DATA:
== == ==

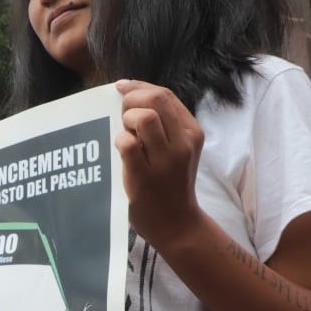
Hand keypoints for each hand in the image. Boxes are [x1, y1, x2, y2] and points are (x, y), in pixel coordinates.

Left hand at [115, 80, 205, 251]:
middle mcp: (183, 142)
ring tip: (123, 132)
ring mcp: (165, 160)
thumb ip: (163, 125)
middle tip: (121, 113)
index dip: (139, 86)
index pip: (165, 94)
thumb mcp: (178, 150)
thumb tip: (130, 97)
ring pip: (143, 117)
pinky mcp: (144, 176)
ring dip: (126, 119)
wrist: (177, 224)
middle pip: (155, 98)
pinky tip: (119, 149)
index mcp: (192, 132)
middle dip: (131, 98)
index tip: (122, 88)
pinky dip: (119, 140)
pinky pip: (127, 143)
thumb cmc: (171, 184)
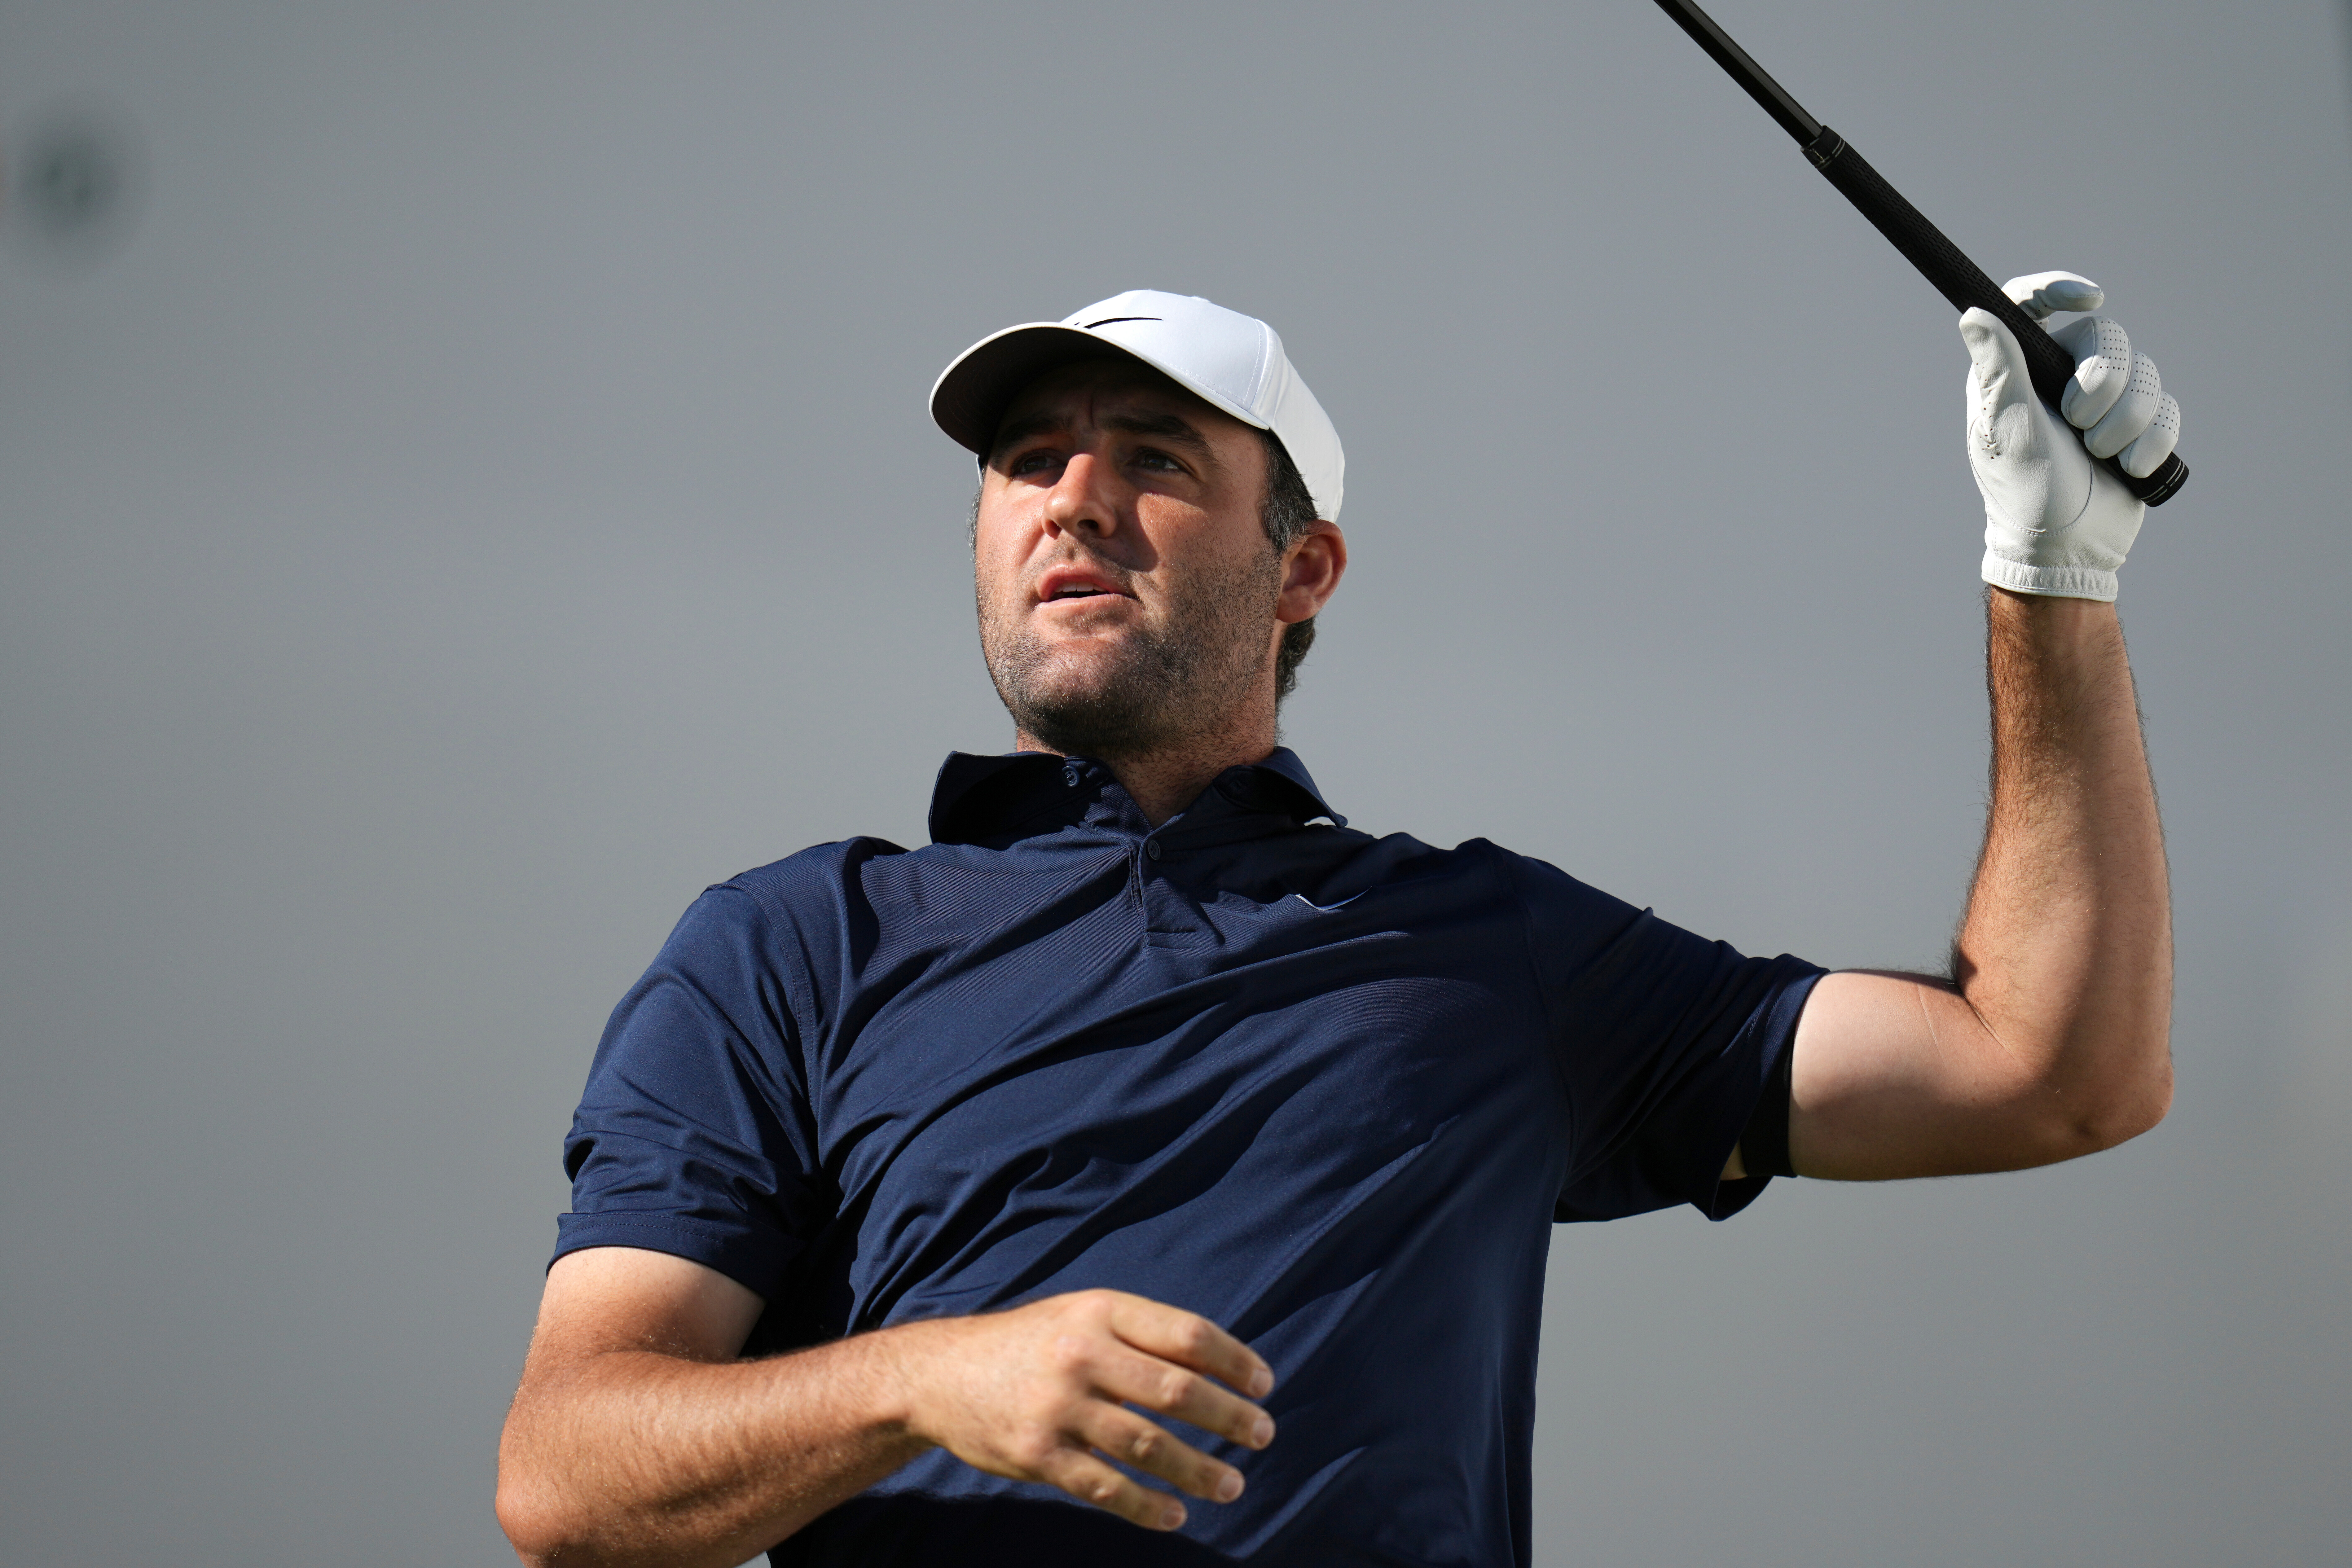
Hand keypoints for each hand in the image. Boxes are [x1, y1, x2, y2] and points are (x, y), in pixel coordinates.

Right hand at [883, 1289, 1275, 1532]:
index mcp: (1099, 1310)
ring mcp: (1058, 1407)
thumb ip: (1144, 1336)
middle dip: (1230, 1418)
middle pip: (1177, 1391)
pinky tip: (1175, 1514)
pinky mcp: (1037, 1455)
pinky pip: (1105, 1488)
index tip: (1264, 1385)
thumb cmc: (1032, 1343)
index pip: (1187, 1334)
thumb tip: (1223, 1367)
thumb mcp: (1083, 1316)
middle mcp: (1081, 1354)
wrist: (942, 1374)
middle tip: (1263, 1435)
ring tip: (1232, 1484)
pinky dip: (1146, 1506)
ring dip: (1198, 1470)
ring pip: (1148, 1446)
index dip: (1234, 1361)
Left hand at [1959, 270, 2182, 601]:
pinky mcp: (2138, 425)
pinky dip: (2151, 441)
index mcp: (2021, 370)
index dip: (2058, 288)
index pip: (2031, 304)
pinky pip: (2166, 409)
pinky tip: (2128, 467)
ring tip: (2099, 455)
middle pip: (2108, 337)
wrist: (2066, 546)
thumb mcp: (2007, 427)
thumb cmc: (2025, 490)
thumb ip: (1998, 368)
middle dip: (2104, 385)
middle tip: (2079, 425)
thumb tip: (1973, 313)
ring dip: (2126, 421)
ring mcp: (2105, 400)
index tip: (2089, 299)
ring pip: (2145, 372)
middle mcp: (2061, 376)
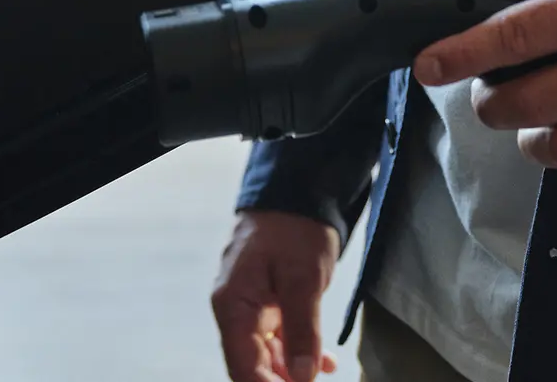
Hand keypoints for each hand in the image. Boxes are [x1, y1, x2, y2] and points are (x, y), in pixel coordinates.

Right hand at [211, 210, 342, 381]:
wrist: (298, 193)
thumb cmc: (295, 229)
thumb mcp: (304, 279)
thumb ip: (302, 330)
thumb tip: (303, 377)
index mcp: (233, 306)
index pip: (243, 367)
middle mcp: (236, 311)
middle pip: (252, 365)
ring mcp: (251, 308)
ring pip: (267, 355)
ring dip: (293, 372)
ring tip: (322, 377)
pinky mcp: (268, 303)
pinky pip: (279, 338)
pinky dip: (300, 352)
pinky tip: (324, 363)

== == ==

Word for word, restate the line that contains "wrist: (298, 193)" and each line after it, up to and including the last line of the listing; include nothing else.

SOLUTION TO THE EXERCISE:
wrist: (298, 193)
thumb cmc: (295, 229)
thumb mcp: (304, 279)
thumb ip: (302, 330)
thumb tip: (303, 377)
index mcp: (233, 306)
index pip: (243, 367)
middle mcp: (236, 311)
middle pip: (252, 365)
ring mcp: (251, 308)
ring pip: (267, 355)
ring dip: (293, 372)
ring tip: (322, 377)
pinky mcp: (268, 303)
pinky pip: (279, 338)
pinky dip: (300, 352)
pinky tip: (324, 363)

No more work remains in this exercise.